Last year, Joe Landolfi told me since it’s September, we could jig walleyes in Lake Hopatcong.
“But the lake doesn’t turn over until mid-October.” I said.
He dismissed this as of no consequence, and we set our calendars for Saturday, October first. Over the past five years my son, Matt, and I have always waited to fish until fall turnover is all but complete in mid-October. But Joe and I marked fish at 33 feet.
Turnover happens as water cools in the fall. Warm water rises, unless colder than 39.2 F. During ice fishing season, obviously the warmest water sinks, or else no surface layer of ice could exist. Summertime surface lake temperatures reach the mid-80s, and oxygen vanishes in the depths so that fish and other organisms cannot survive. As surface temperatures cool beneath the temperature levels of deeper layers of water, surface water sinks as deeper water rises. This is turnover. And by late October, the deepest water of Lake Hopatcong, about 50 feet, has turned over with oxygen re-established through all depths from the surface down.
Walleyes like rocky, deep drop-offs, and especially the deep edge of such structures. It’s unlike a walleye to suspend in 12 or 15 feet of water over these habitats perhaps 30 or 40 feet deep. But this is what they have to do every summer. It’s useless to try to catch Lake Hopatcong walleyes on the bottom in 12 to 15 feet of August water—these depths are choked with aquatic vegetation and are the lair of pickerel and largemouth bass.
Once turnover is occurring, walleyes re-establish themselves in favored habitat—and increase feeding. Since Lake Hopatcong is full of Omega oil rich alewife herring about two and a half to five inches long, walleyes enjoy a great health boost during the fall. Alewives typically school massively around such deep slopes scattered with rocks, hiding amongst themselves and around the corners and beneath edges of all obstructions present. These clouds of baitfish show up on graph recorders, often with the fish alarm squaking and the screen marking predators with them. In addition to walleyes, hybrid stripers may be there. We've nailed hybrids jigging. The take may be subtle, but Power Pro braid doesn't stretch--jamn the rod up and the fight's on.
Basically two ways exist to fish walleyes from September all the way through ice fishing season until they prepare to spawn after ice-out: vertical jigging, and using live alewife herring. Casting or trolling half or full ounce lip-less crankbaits, such as Rat-L-Traps, may produce, but both jigging and live bait fishing are intensive methods that keep lure or bait before walleyes’ noses longer than trying to manage a plug in such deep water.

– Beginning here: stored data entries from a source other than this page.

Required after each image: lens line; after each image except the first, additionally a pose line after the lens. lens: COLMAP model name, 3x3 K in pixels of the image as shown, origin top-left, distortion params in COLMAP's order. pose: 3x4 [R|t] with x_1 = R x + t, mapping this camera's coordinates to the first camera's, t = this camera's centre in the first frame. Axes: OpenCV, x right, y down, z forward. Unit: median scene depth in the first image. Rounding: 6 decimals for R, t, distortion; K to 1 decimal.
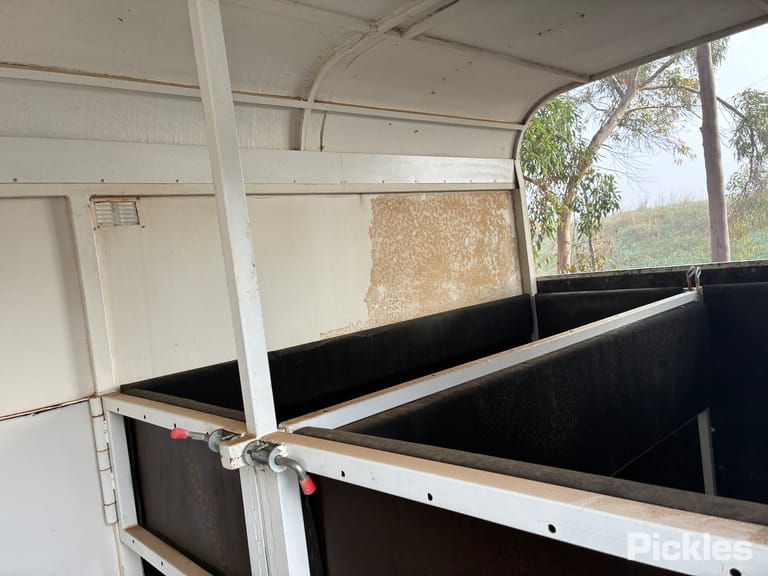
lens RADIAL K [[581.9, 0, 382.7], [0, 581.9, 284.2], [0, 0, 1]] dist [0.060587, -0.100142]
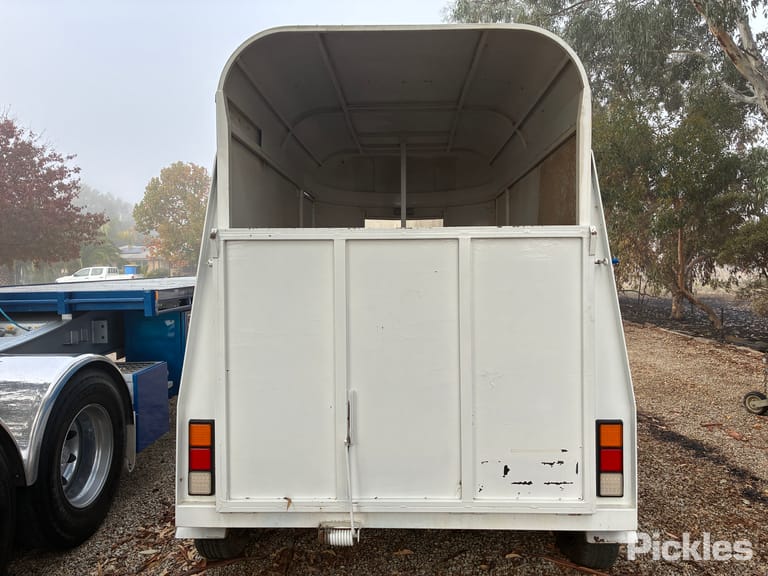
lens RADIAL K [[579.3, 0, 387.9], [0, 579.3, 277.2], [0, 0, 1]] dist [0.056433, -0.077286]
pose [[-0.687671, 0.136384, -0.713097, 1.168990], [0.061124, 0.989586, 0.130319, -0.072840], [0.723445, 0.046029, -0.688846, 1.513542]]
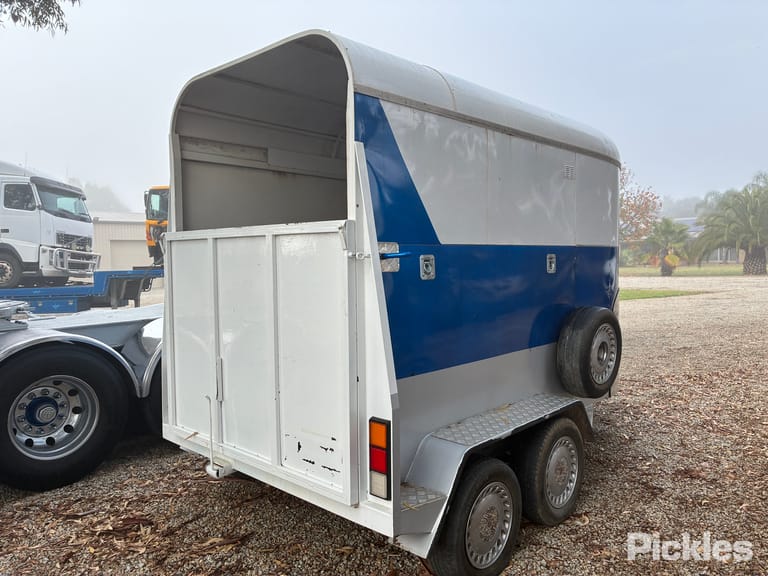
lens RADIAL K [[573.0, 0, 400.2], [0, 573.0, 282.1], [0, 0, 1]] dist [0.079530, -0.107118]
pose [[-0.987354, 0.136951, -0.079857, 0.288699], [0.129131, 0.986967, 0.096024, 0.006576], [0.091967, 0.084498, -0.992170, 2.015038]]
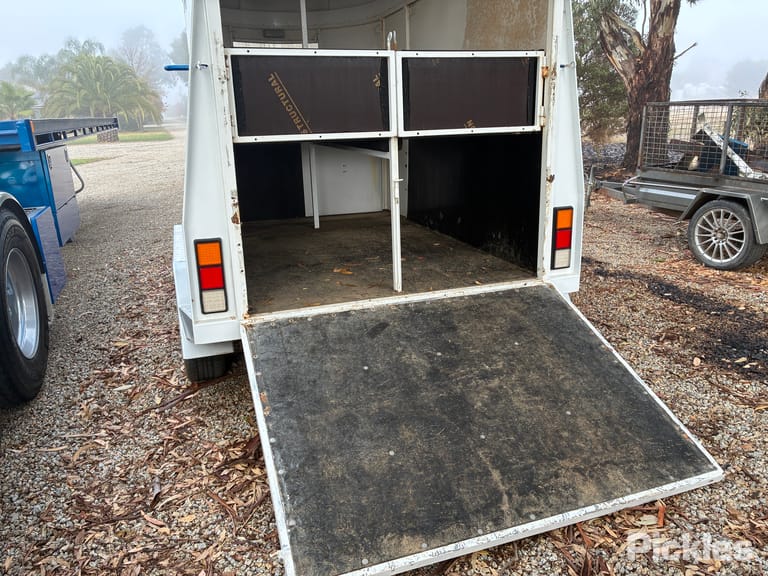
lens RADIAL K [[581.9, 0, 382.7], [0, 581.9, 284.2], [0, 0, 1]] dist [0.060587, -0.100142]
pose [[-0.393242, 0.381008, -0.836776, 1.424907], [0.040476, 0.916389, 0.398237, -0.027785], [0.918544, 0.122734, -0.375784, 1.255984]]
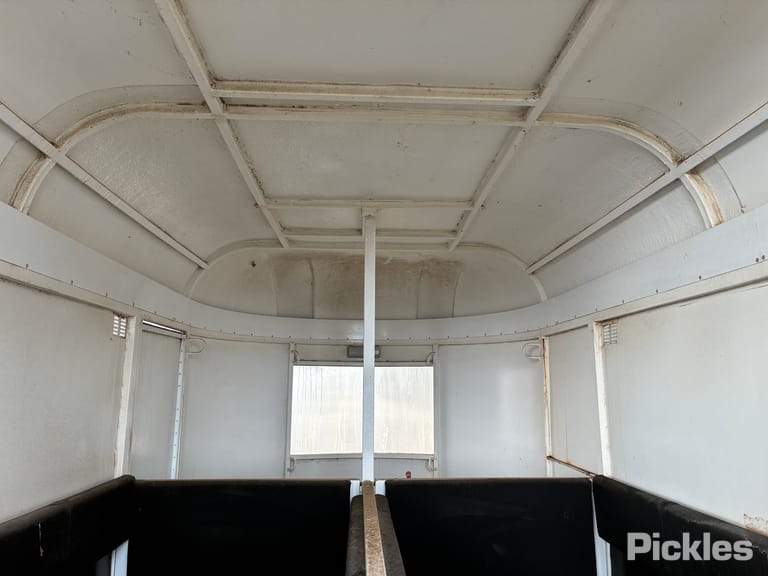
lens RADIAL K [[581.9, 0, 382.7], [0, 581.9, 284.2], [0, 0, 1]] dist [0.060587, -0.100142]
pose [[-0.637220, -0.011415, -0.770598, 0.478059], [0.046082, 0.997537, -0.052882, -0.110535], [0.769303, -0.069208, -0.635124, 0.872607]]
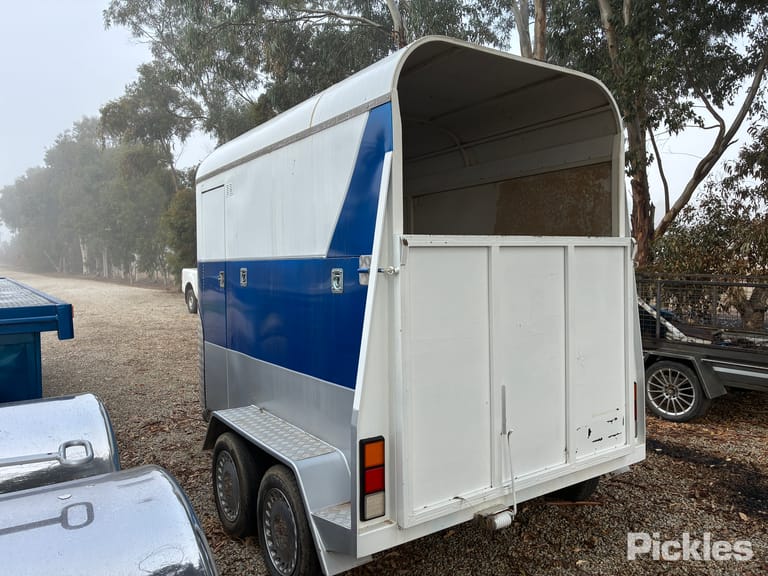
lens RADIAL K [[579.3, 0, 387.9], [0, 579.3, 277.2], [0, 0, 1]] dist [0.056433, -0.077286]
pose [[-0.138314, 0.150443, -0.978895, 1.562611], [-0.009449, 0.988150, 0.153201, -0.115136], [0.990343, 0.030440, -0.135253, 0.778337]]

Rapala ice fishing jigs and Gotcha jiggers are classics. Both have hook eyes on top and are heavily weighted so that they can be allowed to drop directly under the boat, then jigged just off bottom by slowly drifting, using an electric motor to position, or anchoring. If live herring are preferred, it’s best to use up to three rods per angler, setting two out with half to one ounce egg sinkers above a barrel swivel and 30 inch leader to size six plain hook, and slowly retrieving another using the same rig.

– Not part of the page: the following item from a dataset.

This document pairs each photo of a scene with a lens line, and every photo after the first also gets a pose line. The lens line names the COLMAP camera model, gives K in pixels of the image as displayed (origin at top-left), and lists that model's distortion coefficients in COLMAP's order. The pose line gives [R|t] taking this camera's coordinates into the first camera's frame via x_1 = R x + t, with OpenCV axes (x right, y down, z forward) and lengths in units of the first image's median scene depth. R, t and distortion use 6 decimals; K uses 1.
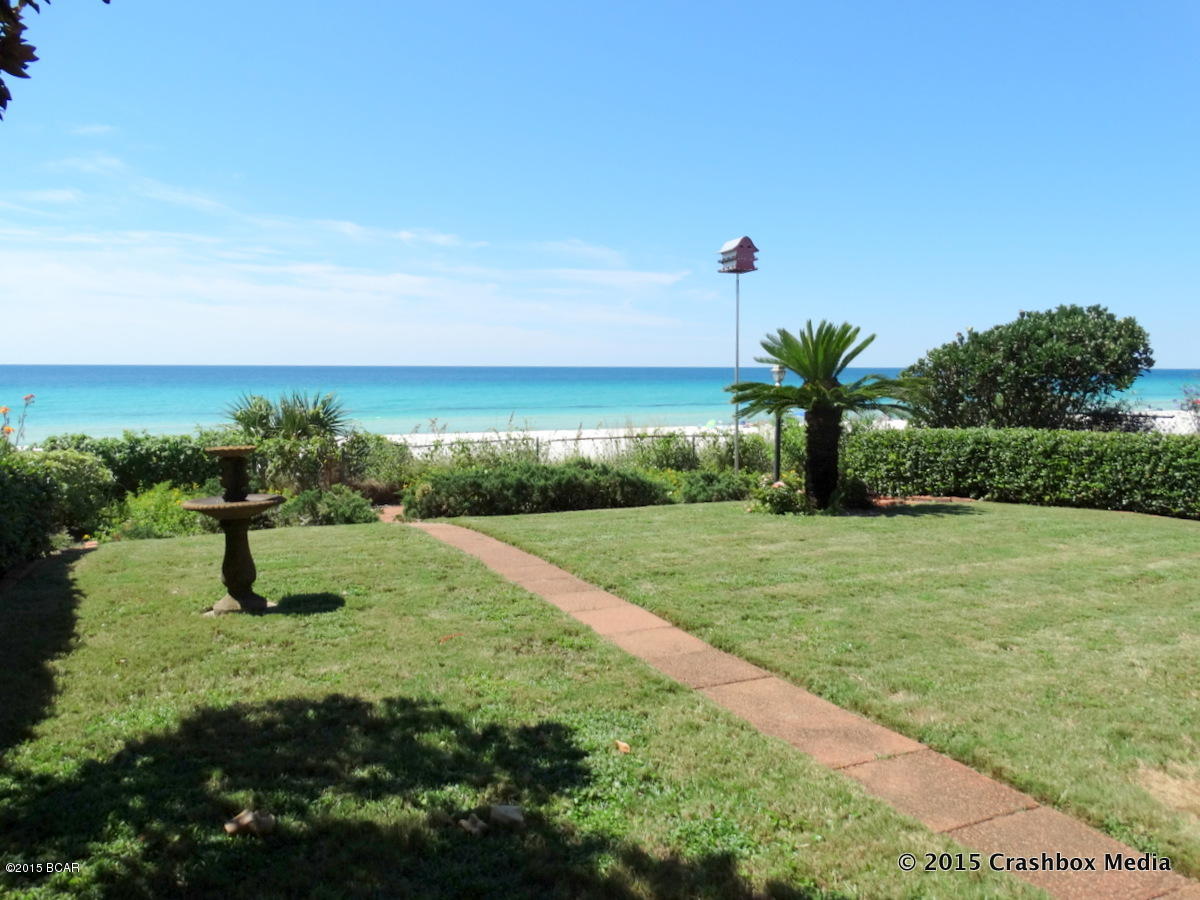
lens RADIAL K [[887.8, 0, 612.2], [0, 887.8, 458.7], [0, 0, 1]] dist [0.034041, -0.015543]
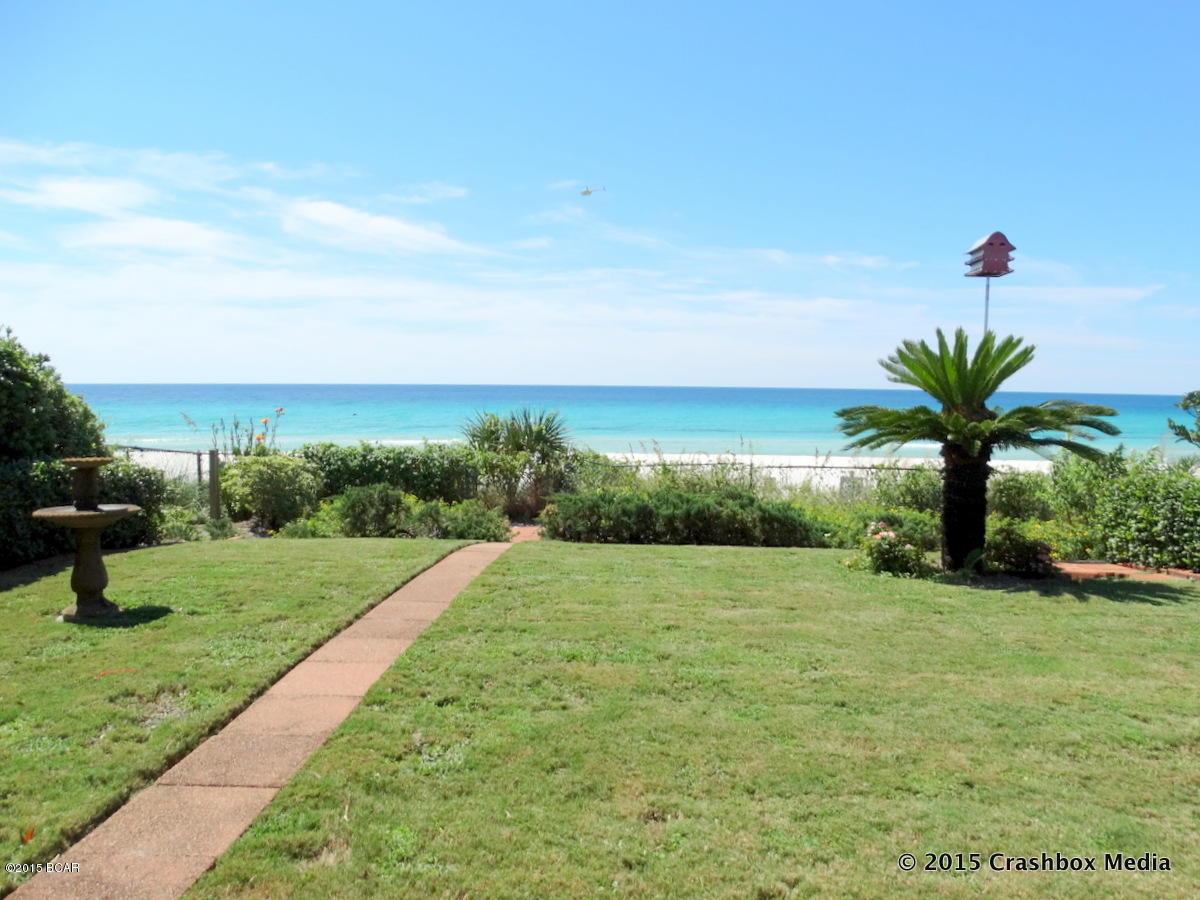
lens RADIAL K [[887.8, 0, 593.5], [0, 887.8, 431.5], [0, 0, 1]] dist [0.034041, -0.015543]
pose [[0.894457, 0.031339, -0.446054, 0.243559], [-0.054876, 0.997694, -0.039944, -0.014784], [0.443774, 0.060206, 0.894114, 0.132226]]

I like to use six pound test, and have never had a big walleye snap the line. Set your drag at one third line test. A musky might cut right through, but they so rarely strike a jig or herring I don’t take them into account. But it does happen. Hasn't to me yet. Since we usually rent a boat from Dow’s Boat Rentals, and buy our herring here too, we always enjoy a story or two. The third weekend in October three years ago, a renter caught a 29 pound musky vertically jigging a Rapala ice fishing jig. The next day, which was the Sunday my son and I fished, he caught a 20 pound musky on the same lure. Every winter these jigs produce muskies through the ice, as well as quite a few walleyes.